Car en effet, durant son intervention, le ministre a été cité, mentionné, interpellé, chahuté sur Twitter dans un certains nombre de tweets. Quand on est présent sur Twitter, ce n’est pas seulement pour parler, cela serait trop réducteur. Il y a donc lieu de jouer le jeu des échanges et du dialogue en répondant à minima aux @mentions.

Or, force est de constater que jusqu’à présent, cette dimension conversationnelle est totalement absente des usages du ministre.

Histoire de ne pas critiquer pour critiquer, je finirais par une reco :

 

Voilà à mon sens, ce qui aurait pu et du être fait :

 

1 / En amont, annoncer la présence du ministre en adressant spécifiquement certains journalistes spécialisés.
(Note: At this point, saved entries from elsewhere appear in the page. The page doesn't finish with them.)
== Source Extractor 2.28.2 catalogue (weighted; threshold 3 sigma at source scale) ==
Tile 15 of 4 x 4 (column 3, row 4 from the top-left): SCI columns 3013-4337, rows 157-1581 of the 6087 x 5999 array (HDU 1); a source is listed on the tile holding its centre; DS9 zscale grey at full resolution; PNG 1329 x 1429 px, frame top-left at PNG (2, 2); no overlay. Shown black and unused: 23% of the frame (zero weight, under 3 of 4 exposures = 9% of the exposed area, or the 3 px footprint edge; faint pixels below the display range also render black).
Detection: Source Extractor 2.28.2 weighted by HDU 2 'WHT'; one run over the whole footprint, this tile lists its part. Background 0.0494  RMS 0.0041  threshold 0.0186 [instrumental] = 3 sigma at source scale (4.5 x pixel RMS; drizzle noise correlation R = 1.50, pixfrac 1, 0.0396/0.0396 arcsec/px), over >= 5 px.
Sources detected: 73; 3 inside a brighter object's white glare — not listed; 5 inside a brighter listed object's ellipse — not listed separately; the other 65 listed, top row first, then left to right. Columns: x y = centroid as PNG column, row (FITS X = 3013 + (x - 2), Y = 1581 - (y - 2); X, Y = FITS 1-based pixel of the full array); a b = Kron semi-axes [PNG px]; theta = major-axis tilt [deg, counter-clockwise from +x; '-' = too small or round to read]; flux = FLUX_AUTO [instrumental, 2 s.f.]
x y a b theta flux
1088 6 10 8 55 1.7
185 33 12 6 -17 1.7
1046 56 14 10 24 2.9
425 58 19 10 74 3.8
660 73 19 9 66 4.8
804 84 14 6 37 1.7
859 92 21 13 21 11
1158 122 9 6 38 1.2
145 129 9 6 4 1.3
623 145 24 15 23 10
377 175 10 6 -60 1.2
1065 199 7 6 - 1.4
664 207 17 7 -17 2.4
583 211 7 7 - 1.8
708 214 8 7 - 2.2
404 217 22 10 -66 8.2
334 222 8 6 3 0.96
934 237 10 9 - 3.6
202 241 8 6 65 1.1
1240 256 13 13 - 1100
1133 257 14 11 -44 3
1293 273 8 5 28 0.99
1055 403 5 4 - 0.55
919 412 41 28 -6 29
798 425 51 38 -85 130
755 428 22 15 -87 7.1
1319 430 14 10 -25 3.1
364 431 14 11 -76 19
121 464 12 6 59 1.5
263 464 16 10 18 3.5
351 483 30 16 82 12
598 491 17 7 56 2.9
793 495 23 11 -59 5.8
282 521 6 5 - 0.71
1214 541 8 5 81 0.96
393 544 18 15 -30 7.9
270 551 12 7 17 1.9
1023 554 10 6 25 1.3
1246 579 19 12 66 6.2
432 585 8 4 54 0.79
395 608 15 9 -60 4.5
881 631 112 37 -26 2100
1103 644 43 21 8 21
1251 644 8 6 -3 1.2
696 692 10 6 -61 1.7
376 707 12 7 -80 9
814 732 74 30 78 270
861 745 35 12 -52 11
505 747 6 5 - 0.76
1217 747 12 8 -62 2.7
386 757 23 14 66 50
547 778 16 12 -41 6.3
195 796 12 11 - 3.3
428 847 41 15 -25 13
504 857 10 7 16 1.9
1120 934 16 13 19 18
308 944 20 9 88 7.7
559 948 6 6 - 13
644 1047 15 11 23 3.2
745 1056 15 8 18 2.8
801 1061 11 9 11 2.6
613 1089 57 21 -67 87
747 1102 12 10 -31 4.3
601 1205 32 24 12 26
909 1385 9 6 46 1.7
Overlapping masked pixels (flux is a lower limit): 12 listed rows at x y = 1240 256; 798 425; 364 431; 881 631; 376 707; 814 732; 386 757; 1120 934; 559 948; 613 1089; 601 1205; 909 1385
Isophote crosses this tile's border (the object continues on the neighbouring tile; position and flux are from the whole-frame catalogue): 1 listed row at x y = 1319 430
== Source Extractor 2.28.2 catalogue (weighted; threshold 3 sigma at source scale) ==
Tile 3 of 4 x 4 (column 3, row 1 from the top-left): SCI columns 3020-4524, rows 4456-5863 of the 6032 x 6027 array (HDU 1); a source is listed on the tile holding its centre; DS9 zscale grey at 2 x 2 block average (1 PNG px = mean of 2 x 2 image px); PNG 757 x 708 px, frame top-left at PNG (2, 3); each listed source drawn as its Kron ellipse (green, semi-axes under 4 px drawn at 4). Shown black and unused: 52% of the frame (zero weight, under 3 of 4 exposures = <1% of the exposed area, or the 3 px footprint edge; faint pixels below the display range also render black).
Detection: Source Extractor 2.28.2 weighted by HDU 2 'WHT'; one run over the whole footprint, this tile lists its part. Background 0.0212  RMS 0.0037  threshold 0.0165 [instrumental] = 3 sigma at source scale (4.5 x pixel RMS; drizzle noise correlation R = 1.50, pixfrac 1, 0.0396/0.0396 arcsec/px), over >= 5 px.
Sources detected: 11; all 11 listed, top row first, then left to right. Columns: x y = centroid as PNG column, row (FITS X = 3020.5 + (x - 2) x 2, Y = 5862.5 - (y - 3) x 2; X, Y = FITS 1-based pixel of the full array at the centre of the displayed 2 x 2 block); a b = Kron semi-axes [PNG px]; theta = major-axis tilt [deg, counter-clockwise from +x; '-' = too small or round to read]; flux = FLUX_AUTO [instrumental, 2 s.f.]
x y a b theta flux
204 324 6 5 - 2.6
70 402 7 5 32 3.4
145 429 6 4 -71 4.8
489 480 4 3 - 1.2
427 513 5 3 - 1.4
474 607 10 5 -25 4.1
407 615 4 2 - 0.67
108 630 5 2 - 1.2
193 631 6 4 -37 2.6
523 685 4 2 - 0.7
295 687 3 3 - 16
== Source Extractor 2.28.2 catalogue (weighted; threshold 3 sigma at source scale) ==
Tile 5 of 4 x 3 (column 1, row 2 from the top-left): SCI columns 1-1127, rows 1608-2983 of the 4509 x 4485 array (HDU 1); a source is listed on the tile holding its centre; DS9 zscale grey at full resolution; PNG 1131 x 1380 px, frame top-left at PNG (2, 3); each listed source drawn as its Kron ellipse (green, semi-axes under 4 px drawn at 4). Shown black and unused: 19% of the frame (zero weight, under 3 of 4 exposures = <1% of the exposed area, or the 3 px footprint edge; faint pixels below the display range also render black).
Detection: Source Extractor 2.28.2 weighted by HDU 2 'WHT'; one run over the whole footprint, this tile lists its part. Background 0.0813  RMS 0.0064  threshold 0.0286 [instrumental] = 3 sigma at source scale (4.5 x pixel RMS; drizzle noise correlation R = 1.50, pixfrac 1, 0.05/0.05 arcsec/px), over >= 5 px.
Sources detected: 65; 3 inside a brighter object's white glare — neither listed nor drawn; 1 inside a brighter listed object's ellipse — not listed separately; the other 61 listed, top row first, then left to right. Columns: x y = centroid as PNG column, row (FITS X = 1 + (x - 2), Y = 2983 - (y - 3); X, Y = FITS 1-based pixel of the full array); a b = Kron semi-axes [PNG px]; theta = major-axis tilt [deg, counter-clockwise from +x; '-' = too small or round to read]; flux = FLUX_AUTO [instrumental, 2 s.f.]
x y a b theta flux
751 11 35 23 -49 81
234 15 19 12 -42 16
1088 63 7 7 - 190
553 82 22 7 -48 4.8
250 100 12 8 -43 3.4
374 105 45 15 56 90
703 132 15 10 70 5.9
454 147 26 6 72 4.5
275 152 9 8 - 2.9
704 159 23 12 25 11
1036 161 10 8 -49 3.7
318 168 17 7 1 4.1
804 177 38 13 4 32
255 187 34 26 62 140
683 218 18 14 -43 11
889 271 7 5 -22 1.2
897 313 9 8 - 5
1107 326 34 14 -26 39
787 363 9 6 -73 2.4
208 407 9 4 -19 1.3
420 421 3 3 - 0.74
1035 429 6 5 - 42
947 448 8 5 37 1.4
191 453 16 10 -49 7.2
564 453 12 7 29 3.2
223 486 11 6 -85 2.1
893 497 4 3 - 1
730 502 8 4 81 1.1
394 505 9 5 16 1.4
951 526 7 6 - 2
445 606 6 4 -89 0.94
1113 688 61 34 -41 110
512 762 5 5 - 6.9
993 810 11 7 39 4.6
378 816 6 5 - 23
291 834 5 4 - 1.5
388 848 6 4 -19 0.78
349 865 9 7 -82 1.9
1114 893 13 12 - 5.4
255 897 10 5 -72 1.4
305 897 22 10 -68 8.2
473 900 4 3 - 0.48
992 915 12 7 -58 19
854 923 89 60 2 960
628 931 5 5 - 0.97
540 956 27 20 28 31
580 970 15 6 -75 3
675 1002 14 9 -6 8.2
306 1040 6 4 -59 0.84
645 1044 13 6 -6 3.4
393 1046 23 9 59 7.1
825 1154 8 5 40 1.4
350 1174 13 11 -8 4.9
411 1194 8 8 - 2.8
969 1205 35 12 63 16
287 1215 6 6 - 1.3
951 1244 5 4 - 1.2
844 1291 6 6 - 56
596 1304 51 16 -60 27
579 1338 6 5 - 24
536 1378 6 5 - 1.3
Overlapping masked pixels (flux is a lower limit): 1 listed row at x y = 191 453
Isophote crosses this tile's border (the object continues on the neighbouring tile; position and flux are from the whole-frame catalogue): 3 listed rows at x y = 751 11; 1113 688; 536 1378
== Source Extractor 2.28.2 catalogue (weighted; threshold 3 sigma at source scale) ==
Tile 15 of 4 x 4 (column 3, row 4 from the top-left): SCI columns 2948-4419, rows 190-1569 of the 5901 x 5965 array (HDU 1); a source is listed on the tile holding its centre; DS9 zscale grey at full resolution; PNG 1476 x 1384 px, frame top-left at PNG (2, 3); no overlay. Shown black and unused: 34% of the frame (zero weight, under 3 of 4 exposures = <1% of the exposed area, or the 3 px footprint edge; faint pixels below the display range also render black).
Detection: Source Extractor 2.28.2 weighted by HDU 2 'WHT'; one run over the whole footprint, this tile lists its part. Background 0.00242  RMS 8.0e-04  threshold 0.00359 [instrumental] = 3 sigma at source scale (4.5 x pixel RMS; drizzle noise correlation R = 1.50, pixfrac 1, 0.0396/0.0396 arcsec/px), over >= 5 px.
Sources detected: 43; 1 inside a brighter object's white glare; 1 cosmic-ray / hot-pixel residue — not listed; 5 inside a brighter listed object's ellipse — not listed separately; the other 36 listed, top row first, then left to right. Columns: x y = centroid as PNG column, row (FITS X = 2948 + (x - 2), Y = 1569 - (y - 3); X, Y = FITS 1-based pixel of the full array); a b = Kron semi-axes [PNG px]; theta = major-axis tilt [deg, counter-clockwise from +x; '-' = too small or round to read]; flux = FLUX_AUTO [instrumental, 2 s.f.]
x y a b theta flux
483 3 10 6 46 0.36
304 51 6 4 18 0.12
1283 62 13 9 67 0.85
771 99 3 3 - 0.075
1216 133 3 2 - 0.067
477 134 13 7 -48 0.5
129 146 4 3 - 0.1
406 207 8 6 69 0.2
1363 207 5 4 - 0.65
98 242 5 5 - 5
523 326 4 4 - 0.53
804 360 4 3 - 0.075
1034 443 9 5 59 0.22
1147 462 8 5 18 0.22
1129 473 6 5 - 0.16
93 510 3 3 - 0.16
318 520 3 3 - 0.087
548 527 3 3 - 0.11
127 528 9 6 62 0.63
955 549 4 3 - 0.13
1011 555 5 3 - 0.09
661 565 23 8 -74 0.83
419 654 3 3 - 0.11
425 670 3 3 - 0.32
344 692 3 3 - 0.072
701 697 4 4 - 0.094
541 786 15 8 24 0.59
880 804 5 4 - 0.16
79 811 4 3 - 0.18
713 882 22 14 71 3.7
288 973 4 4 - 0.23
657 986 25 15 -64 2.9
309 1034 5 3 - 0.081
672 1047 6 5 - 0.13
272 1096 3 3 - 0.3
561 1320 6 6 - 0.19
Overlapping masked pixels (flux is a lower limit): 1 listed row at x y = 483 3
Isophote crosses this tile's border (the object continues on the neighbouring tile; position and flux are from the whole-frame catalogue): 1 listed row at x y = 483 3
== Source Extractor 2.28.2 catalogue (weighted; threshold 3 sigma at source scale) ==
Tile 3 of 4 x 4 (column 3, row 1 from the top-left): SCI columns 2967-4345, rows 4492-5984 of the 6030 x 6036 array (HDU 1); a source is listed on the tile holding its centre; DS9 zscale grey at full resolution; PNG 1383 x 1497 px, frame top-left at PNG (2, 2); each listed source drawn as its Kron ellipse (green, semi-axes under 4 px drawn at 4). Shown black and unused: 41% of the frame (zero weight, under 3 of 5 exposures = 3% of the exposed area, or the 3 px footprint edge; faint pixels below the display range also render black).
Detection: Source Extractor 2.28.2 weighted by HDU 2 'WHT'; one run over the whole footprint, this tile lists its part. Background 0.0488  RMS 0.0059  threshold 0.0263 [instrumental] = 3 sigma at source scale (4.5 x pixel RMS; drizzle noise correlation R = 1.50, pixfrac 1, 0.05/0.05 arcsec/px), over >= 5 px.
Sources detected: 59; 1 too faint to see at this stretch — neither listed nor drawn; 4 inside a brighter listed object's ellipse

Compte tenu de la manifestation, certains médias « pures players » auraient pu être ciblés : rue89, Slate, Mediapart, Atlantico, mais également une presse techno & digitale plus spécialisé : FrenchWeb, l’Atelier, RSLN, Jdnet, etc.)

2 / Pendant : Live tweeter les éléments saillants du discours du ministre.

3 / Pendant toujours, faire en sorte de Retweeter certains tweets mentionnant le ministre.

4 / Pendant toujours, répondre aux tweets mentionant le ministre.

5 / Pendant, toujours, faire un minimum de LT avec des photos et citer les principaux autres speakers.

6 / En aval, enfin, faire sur le blog perso du ministre (www.arnaudmontebourg.fr) un billet « récap » d’une sélection de tweets et d’échanges. Bon, mais pour cela, il faudrait que le site ne soit pas en page 404 ce qu’il est depuis hier :-(

En résumé, à l’heure actuelle, la stratégie d’utilisation du ministre ne dépasse pas le présentéisme qui consiste à faire du vieux (de la com Top>>Down) avec du neuf (Twitter). Ceci alors que Twitter offre pourtant une tribune et un espace de dialogue bien plus riche si on veut bien s’y consacrer sérieusement. Compte tenu des caractéristiques sociologiques actuelles de la twittosphère française,  Twitter doit être considéré à la fois comme un terrain à part entière pour les Relations Presse et plus globalement comme un espace politique à part entière.

Et pour çà, pas besoin d’attendre 2017.